In a surprise announcement, the company said it would end exploration off Alaska "for the foreseeable future".

Shell said it did not find sufficient amounts of oil and gas in the Burger J well to warrant further exploration.

The company has spent about $7bn (£4.5bn) on Arctic offshore development in the Chukchi and Beaufort seas.

"Shell continues to see important exploration potential in the basin, and the area is likely to ultimately be of strategic importance to Alaska and the US," said Marvin Odum, president of Shell USA.
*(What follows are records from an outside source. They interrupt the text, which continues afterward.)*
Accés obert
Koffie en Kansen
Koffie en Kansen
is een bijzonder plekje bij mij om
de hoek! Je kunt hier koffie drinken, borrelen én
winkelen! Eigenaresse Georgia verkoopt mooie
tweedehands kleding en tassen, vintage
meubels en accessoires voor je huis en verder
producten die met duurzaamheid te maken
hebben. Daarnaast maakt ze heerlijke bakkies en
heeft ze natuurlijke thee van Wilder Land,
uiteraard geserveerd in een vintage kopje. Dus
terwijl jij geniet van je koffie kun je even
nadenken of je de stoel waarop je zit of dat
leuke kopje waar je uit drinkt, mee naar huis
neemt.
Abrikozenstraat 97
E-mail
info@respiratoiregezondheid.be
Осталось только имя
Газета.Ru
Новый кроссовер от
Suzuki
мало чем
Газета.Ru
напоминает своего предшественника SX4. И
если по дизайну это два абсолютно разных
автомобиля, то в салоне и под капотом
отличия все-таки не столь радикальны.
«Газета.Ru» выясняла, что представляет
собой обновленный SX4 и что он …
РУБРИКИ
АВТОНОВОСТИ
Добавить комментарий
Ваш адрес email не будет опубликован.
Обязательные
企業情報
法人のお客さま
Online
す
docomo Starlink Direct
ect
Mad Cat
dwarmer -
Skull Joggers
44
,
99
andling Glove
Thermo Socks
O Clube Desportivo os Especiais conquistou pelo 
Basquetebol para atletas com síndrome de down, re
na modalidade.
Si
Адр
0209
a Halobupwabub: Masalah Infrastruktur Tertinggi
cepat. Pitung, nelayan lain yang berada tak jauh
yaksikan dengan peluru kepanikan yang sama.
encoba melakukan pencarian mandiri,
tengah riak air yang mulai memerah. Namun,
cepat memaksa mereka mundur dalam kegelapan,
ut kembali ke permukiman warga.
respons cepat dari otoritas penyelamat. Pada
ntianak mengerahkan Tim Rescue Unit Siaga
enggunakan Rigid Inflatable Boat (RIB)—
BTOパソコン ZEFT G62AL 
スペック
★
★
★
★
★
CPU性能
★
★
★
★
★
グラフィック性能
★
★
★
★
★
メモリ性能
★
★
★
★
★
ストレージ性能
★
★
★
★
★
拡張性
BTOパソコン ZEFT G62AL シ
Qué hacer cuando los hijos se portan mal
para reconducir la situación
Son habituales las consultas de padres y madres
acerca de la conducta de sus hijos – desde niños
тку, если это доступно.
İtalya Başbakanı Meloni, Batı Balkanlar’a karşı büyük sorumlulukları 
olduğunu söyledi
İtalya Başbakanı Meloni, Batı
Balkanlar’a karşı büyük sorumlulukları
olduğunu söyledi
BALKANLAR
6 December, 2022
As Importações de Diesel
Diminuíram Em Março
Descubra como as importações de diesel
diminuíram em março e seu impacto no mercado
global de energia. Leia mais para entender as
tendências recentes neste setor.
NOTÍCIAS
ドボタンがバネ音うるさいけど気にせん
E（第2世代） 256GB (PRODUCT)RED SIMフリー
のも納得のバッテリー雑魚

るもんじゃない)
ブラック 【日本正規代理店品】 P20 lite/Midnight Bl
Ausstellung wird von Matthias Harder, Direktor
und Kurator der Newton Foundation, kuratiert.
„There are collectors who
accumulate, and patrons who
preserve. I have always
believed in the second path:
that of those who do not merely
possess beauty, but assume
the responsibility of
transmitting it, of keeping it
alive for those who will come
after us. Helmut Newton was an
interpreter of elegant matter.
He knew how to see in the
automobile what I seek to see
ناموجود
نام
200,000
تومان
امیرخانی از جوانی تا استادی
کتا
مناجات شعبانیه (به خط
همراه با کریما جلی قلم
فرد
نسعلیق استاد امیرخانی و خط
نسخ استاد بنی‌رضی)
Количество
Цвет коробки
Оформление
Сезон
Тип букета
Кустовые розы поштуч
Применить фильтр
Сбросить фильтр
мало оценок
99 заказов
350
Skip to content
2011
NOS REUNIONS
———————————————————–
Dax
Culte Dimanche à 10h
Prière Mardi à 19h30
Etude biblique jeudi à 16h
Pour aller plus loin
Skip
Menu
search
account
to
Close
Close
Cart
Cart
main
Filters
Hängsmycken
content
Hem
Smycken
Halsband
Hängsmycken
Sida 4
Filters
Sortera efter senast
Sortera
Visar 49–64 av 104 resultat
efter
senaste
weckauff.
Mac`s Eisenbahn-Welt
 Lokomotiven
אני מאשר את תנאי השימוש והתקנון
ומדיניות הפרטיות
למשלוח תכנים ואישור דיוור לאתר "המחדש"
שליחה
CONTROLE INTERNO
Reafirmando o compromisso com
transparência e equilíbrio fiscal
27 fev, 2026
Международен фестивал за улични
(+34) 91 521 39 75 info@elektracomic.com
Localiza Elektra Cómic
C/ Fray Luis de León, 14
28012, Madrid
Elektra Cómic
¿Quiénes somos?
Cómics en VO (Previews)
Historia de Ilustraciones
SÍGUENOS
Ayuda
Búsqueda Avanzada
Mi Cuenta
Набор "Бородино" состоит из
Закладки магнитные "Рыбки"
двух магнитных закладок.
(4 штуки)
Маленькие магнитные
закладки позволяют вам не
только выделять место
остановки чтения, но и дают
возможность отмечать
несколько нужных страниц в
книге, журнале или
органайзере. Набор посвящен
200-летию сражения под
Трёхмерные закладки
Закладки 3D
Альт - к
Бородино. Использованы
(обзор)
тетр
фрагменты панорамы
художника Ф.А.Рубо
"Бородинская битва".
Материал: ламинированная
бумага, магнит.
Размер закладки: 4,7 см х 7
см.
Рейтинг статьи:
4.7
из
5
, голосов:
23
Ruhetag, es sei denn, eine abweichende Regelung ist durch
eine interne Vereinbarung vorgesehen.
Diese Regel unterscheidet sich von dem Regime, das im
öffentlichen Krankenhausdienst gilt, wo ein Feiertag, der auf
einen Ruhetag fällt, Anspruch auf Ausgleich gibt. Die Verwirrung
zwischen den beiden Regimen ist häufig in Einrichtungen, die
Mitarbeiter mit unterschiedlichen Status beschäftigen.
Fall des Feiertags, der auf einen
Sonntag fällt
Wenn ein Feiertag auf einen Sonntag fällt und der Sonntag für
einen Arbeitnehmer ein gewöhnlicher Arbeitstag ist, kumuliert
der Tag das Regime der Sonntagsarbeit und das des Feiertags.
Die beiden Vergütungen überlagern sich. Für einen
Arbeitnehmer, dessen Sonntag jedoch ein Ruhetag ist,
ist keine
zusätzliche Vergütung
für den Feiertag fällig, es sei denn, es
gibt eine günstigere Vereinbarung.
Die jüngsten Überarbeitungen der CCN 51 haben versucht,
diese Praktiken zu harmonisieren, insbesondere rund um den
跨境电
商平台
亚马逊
"However, this is a clearly disappointing exploration outcome for this part of the basin."

'Risky endeavour'

Lord Browne, former BP boss and government adviser, told the BBC that the Arctic "is a very risky place [to explore] and very expensive to develop, so there are probably easier places to go".

Indeed some analysts suggested Shell might give up on the Arctic completely.

"It is possible that Shell might almost be relieved as they can stop exploration for a legitimate operational reason, rather than being seen to bow to environmental pressure," Stuart Elliott from energy information group Platts told the BBC.

"With the oil price around $50 a barrel, it was a risky endeavour with no guarantee of success.

"You could argue that this has been bad for Shell's reputation and it wouldn't be a big surprise if they abandoned Arctic drilling altogether."